Segment Start: SOURCE RECORDS
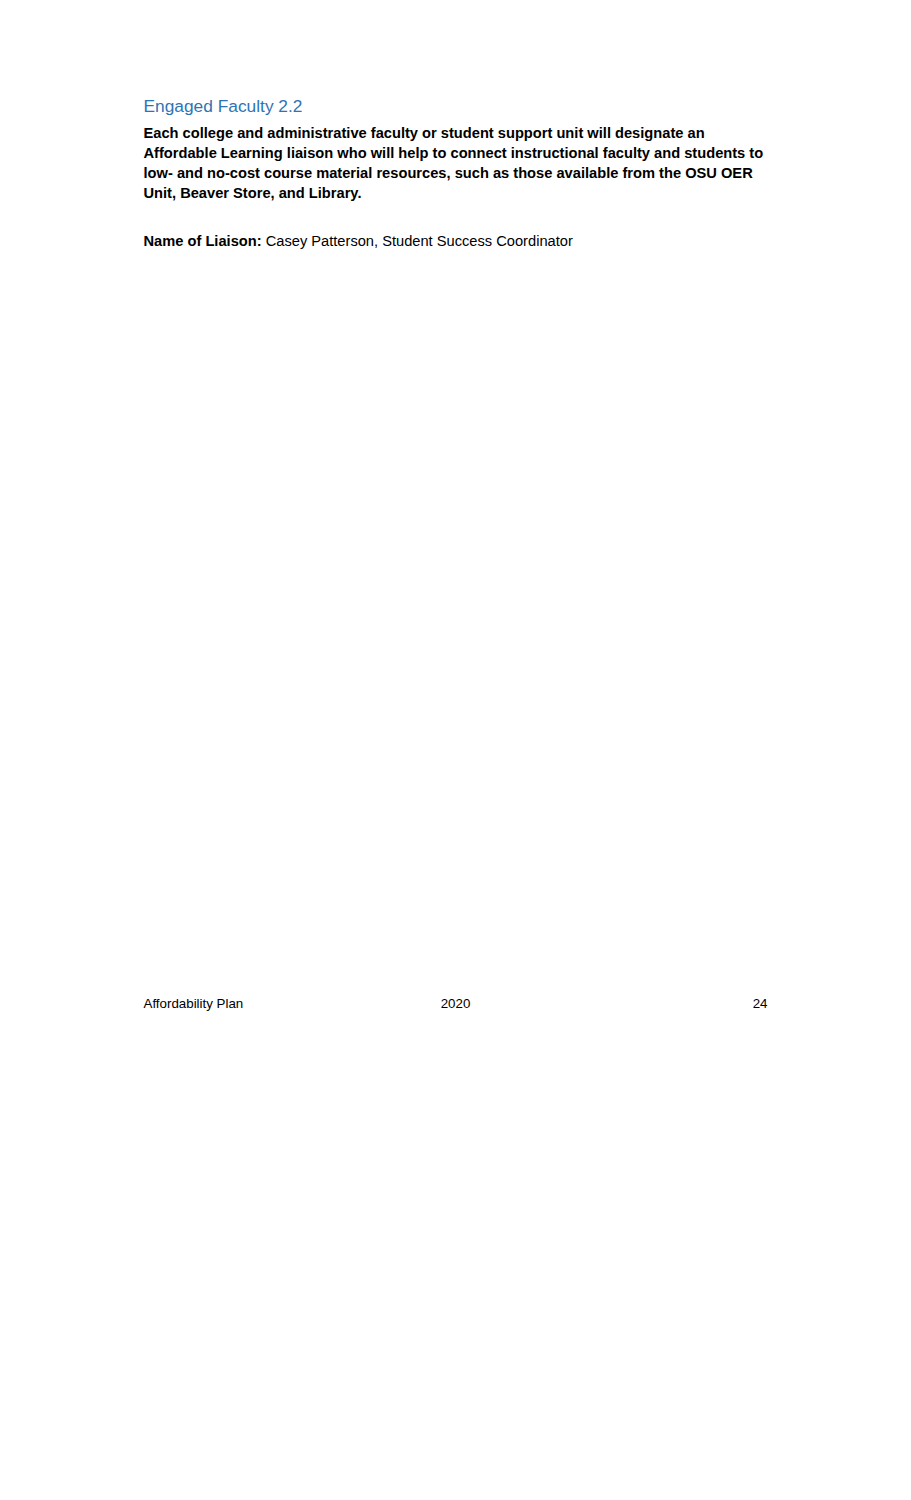Engaged Faculty 2.2
Each college and administrative faculty or student support unit will designate an Affordable Learning liaison who will help to connect instructional faculty and students to low- and no-cost course material resources, such as those available from the OSU OER Unit, Beaver Store, and Library.
Name of Liaison: Casey Patterson, Student Success Coordinator
| Affordability Plan | 2020 | 24 |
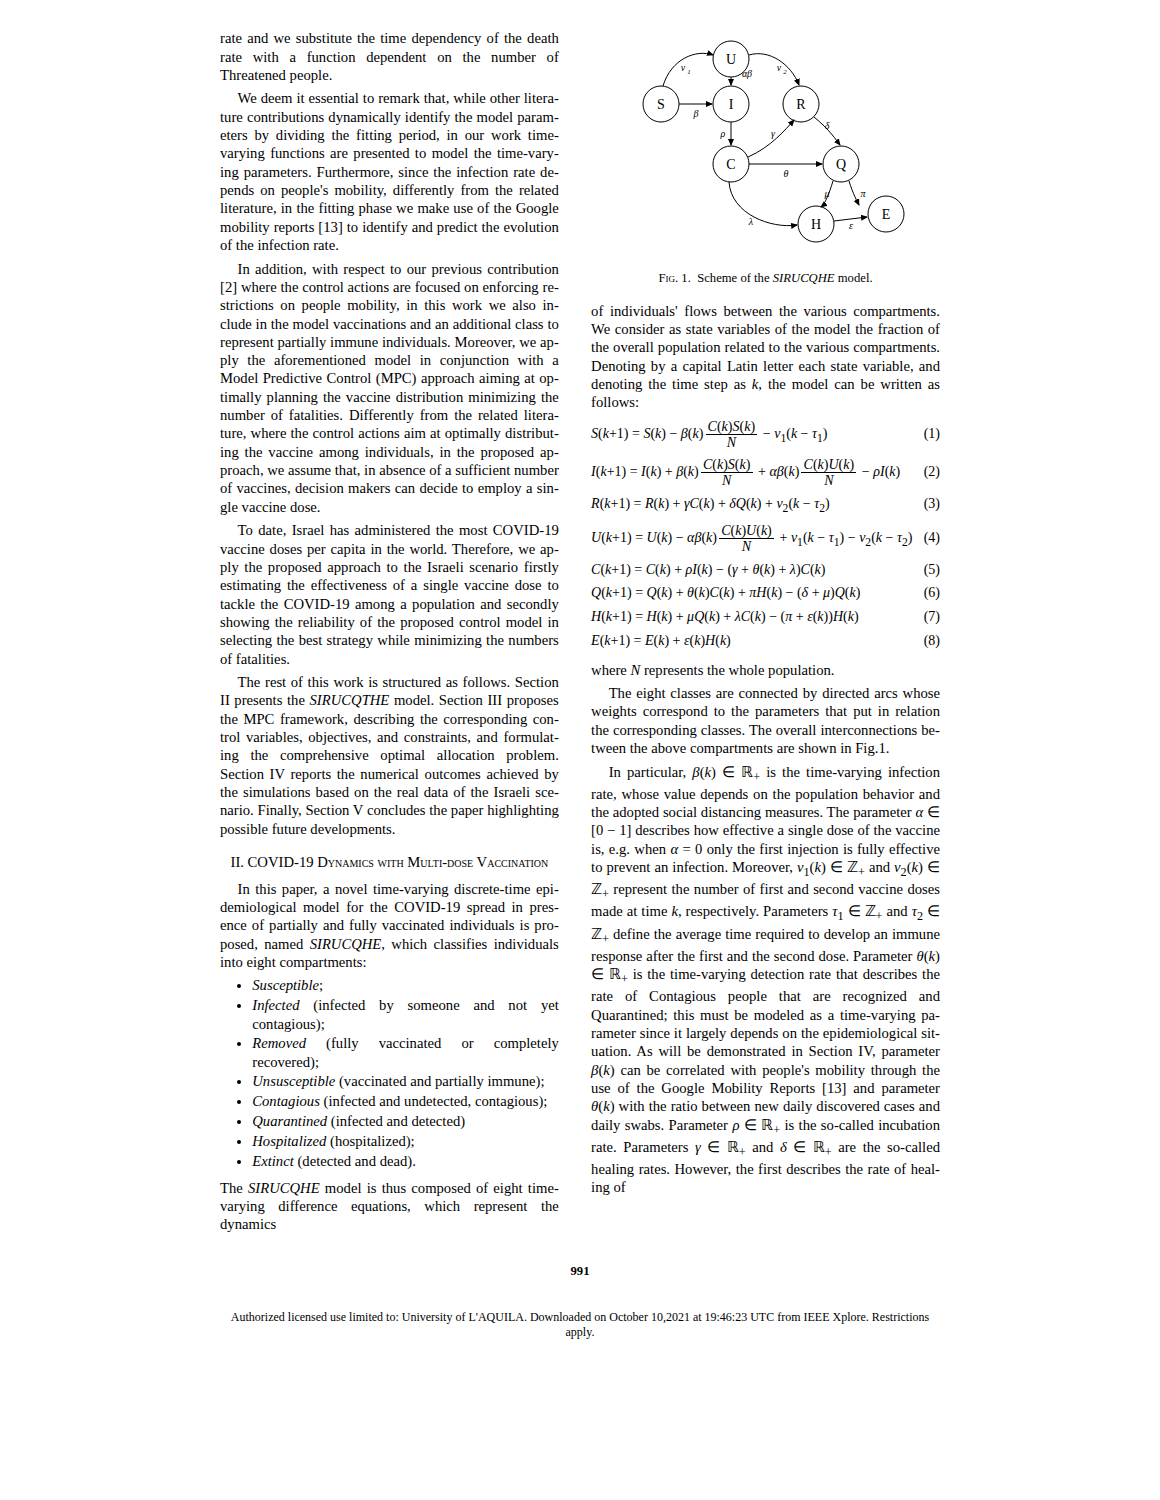rate and we substitute the time dependency of the death rate with a function dependent on the number of Threatened people.
We deem it essential to remark that, while other literature contributions dynamically identify the model parameters by dividing the fitting period, in our work time-varying functions are presented to model the time-varying parameters. Furthermore, since the infection rate depends on people's mobility, differently from the related literature, in the fitting phase we make use of the Google mobility reports [13] to identify and predict the evolution of the infection rate.
In addition, with respect to our previous contribution [2] where the control actions are focused on enforcing restrictions on people mobility, in this work we also include in the model vaccinations and an additional class to represent partially immune individuals. Moreover, we apply the aforementioned model in conjunction with a Model Predictive Control (MPC) approach aiming at optimally planning the vaccine distribution minimizing the number of fatalities. Differently from the related literature, where the control actions aim at optimally distributing the vaccine among individuals, in the proposed approach, we assume that, in absence of a sufficient number of vaccines, decision makers can decide to employ a single vaccine dose.
To date, Israel has administered the most COVID-19 vaccine doses per capita in the world. Therefore, we apply the proposed approach to the Israeli scenario firstly estimating the effectiveness of a single vaccine dose to tackle the COVID-19 among a population and secondly showing the reliability of the proposed control model in selecting the best strategy while minimizing the numbers of fatalities.
The rest of this work is structured as follows. Section II presents the SIRUCQTHE model. Section III proposes the MPC framework, describing the corresponding control variables, objectives, and constraints, and formulating the comprehensive optimal allocation problem. Section IV reports the numerical outcomes achieved by the simulations based on the real data of the Israeli scenario. Finally, Section V concludes the paper highlighting possible future developments.
II. COVID-19 Dynamics with Multi-dose Vaccination
In this paper, a novel time-varying discrete-time epidemiological model for the COVID-19 spread in presence of partially and fully vaccinated individuals is proposed, named SIRUCQHE, which classifies individuals into eight compartments:
Susceptible;
Infected (infected by someone and not yet contagious);
Removed (fully vaccinated or completely recovered);
Unsusceptible (vaccinated and partially immune);
Contagious (infected and undetected, contagious);
Quarantined (infected and detected)
Hospitalized (hospitalized);
Extinct (detected and dead).
The SIRUCQHE model is thus composed of eight time-varying difference equations, which represent the dynamics
U S I R C Q H E v1 v2 αβ β ρ γ δ θ μ π λ ε
Fig. 1. Scheme of the SIRUCQHE model.
of individuals' flows between the various compartments. We consider as state variables of the model the fraction of the overall population related to the various compartments. Denoting by a capital Latin letter each state variable, and denoting the time step as k, the model can be written as follows:
S(k+1) = S(k) − β(k)C(k)S(k) N − v1(k − τ1) (1)
I(k+1) = I(k) + β(k)C(k)S(k) N + αβ(k)C(k)U(k) N − ρI(k) (2)
R(k+1) = R(k) + γC(k) + δQ(k) + v2(k − τ2) (3)
U(k+1) = U(k) − αβ(k)C(k)U(k) N + v1(k − τ1) − v2(k − τ2) (4)
C(k+1) = C(k) + ρI(k) − (γ + θ(k) + λ)C(k) (5)
Q(k+1) = Q(k) + θ(k)C(k) + πH(k) − (δ + μ)Q(k) (6)
H(k+1) = H(k) + μQ(k) + λC(k) − (π + ε(k))H(k) (7)
E(k+1) = E(k) + ε(k)H(k) (8)
where N represents the whole population.
The eight classes are connected by directed arcs whose weights correspond to the parameters that put in relation the corresponding classes. The overall interconnections between the above compartments are shown in Fig.1.
In particular, β(k) ∈ ℝ+ is the time-varying infection rate, whose value depends on the population behavior and the adopted social distancing measures. The parameter α ∈ [0 − 1] describes how effective a single dose of the vaccine is, e.g. when α = 0 only the first injection is fully effective to prevent an infection. Moreover, v1(k) ∈ ℤ+ and v2(k) ∈ ℤ+ represent the number of first and second vaccine doses made at time k, respectively. Parameters τ1 ∈ ℤ+ and τ2 ∈ ℤ+ define the average time required to develop an immune response after the first and the second dose. Parameter θ(k) ∈ ℝ+ is the time-varying detection rate that describes the rate of Contagious people that are recognized and Quarantined; this must be modeled as a time-varying parameter since it largely depends on the epidemiological situation. As will be demonstrated in Section IV, parameter β(k) can be correlated with people's mobility through the use of the Google Mobility Reports [13] and parameter θ(k) with the ratio between new daily discovered cases and daily swabs. Parameter ρ ∈ ℝ+ is the so-called incubation rate. Parameters γ ∈ ℝ+ and δ ∈ ℝ+ are the so-called healing rates. However, the first describes the rate of healing of
991
Authorized licensed use limited to: University of L'AQUILA. Downloaded on October 10,2021 at 19:46:23 UTC from IEEE Xplore. Restrictions apply.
Segment End: SOURCE RECORDS
-- WHAT NEEDS TO BE DONE --
In transcribing the material above, reproduce each line exactly and include none of the pictures.

-- COMPLETED TASK --
Engaged Faculty 2.2
Each college and administrative faculty or student support unit will designate an Affordable Learning liaison who will help to connect instructional faculty and students to low- and no-cost course material resources, such as those available from the OSU OER Unit, Beaver Store, and Library.
Name of Liaison: Casey Patterson, Student Success Coordinator
| Affordability Plan | 2020 | 24 |
rate and we substitute the time dependency of the death rate with a function dependent on the number of Threatened people.
We deem it essential to remark that, while other literature contributions dynamically identify the model parameters by dividing the fitting period, in our work time-varying functions are presented to model the time-varying parameters. Furthermore, since the infection rate depends on people's mobility, differently from the related literature, in the fitting phase we make use of the Google mobility reports [13] to identify and predict the evolution of the infection rate.
In addition, with respect to our previous contribution [2] where the control actions are focused on enforcing restrictions on people mobility, in this work we also include in the model vaccinations and an additional class to represent partially immune individuals. Moreover, we apply the aforementioned model in conjunction with a Model Predictive Control (MPC) approach aiming at optimally planning the vaccine distribution minimizing the number of fatalities. Differently from the related literature, where the control actions aim at optimally distributing the vaccine among individuals, in the proposed approach, we assume that, in absence of a sufficient number of vaccines, decision makers can decide to employ a single vaccine dose.
To date, Israel has administered the most COVID-19 vaccine doses per capita in the world. Therefore, we apply the proposed approach to the Israeli scenario firstly estimating the effectiveness of a single vaccine dose to tackle the COVID-19 among a population and secondly showing the reliability of the proposed control model in selecting the best strategy while minimizing the numbers of fatalities.
The rest of this work is structured as follows. Section II presents the SIRUCQTHE model. Section III proposes the MPC framework, describing the corresponding control variables, objectives, and constraints, and formulating the comprehensive optimal allocation problem. Section IV reports the numerical outcomes achieved by the simulations based on the real data of the Israeli scenario. Finally, Section V concludes the paper highlighting possible future developments.
II. COVID-19 Dynamics with Multi-dose Vaccination
In this paper, a novel time-varying discrete-time epidemiological model for the COVID-19 spread in presence of partially and fully vaccinated individuals is proposed, named SIRUCQHE, which classifies individuals into eight compartments:
Susceptible;
Infected (infected by someone and not yet contagious);
Removed (fully vaccinated or completely recovered);
Unsusceptible (vaccinated and partially immune);
Contagious (infected and undetected, contagious);
Quarantined (infected and detected)
Hospitalized (hospitalized);
Extinct (detected and dead).
The SIRUCQHE model is thus composed of eight time-varying difference equations, which represent the dynamics
U S I R C Q H E v1 v2 αβ β ρ γ δ θ μ π λ ε
Fig. 1. Scheme of the SIRUCQHE model.
of individuals' flows between the various compartments. We consider as state variables of the model the fraction of the overall population related to the various compartments. Denoting by a capital Latin letter each state variable, and denoting the time step as k, the model can be written as follows:
S(k+1) = S(k) − β(k)C(k)S(k) N − v1(k − τ1) (1)
I(k+1) = I(k) + β(k)C(k)S(k) N + αβ(k)C(k)U(k) N − ρI(k) (2)
R(k+1) = R(k) + γC(k) + δQ(k) + v2(k − τ2) (3)
U(k+1) = U(k) − αβ(k)C(k)U(k) N + v1(k − τ1) − v2(k − τ2) (4)
C(k+1) = C(k) + ρI(k) − (γ + θ(k) + λ)C(k) (5)
Q(k+1) = Q(k) + θ(k)C(k) + πH(k) − (δ + μ)Q(k) (6)
H(k+1) = H(k) + μQ(k) + λC(k) − (π + ε(k))H(k) (7)
E(k+1) = E(k) + ε(k)H(k) (8)
where N represents the whole population.
The eight classes are connected by directed arcs whose weights correspond to the parameters that put in relation the corresponding classes. The overall interconnections between the above compartments are shown in Fig.1.
In particular, β(k) ∈ ℝ+ is the time-varying infection rate, whose value depends on the population behavior and the adopted social distancing measures. The parameter α ∈ [0 − 1] describes how effective a single dose of the vaccine is, e.g. when α = 0 only the first injection is fully effective to prevent an infection. Moreover, v1(k) ∈ ℤ+ and v2(k) ∈ ℤ+ represent the number of first and second vaccine doses made at time k, respectively. Parameters τ1 ∈ ℤ+ and τ2 ∈ ℤ+ define the average time required to develop an immune response after the first and the second dose. Parameter θ(k) ∈ ℝ+ is the time-varying detection rate that describes the rate of Contagious people that are recognized and Quarantined; this must be modeled as a time-varying parameter since it largely depends on the epidemiological situation. As will be demonstrated in Section IV, parameter β(k) can be correlated with people's mobility through the use of the Google Mobility Reports [13] and parameter θ(k) with the ratio between new daily discovered cases and daily swabs. Parameter ρ ∈ ℝ+ is the so-called incubation rate. Parameters γ ∈ ℝ+ and δ ∈ ℝ+ are the so-called healing rates. However, the first describes the rate of healing of
991
Authorized licensed use limited to: University of L'AQUILA. Downloaded on October 10,2021 at 19:46:23 UTC from IEEE Xplore. Restrictions apply.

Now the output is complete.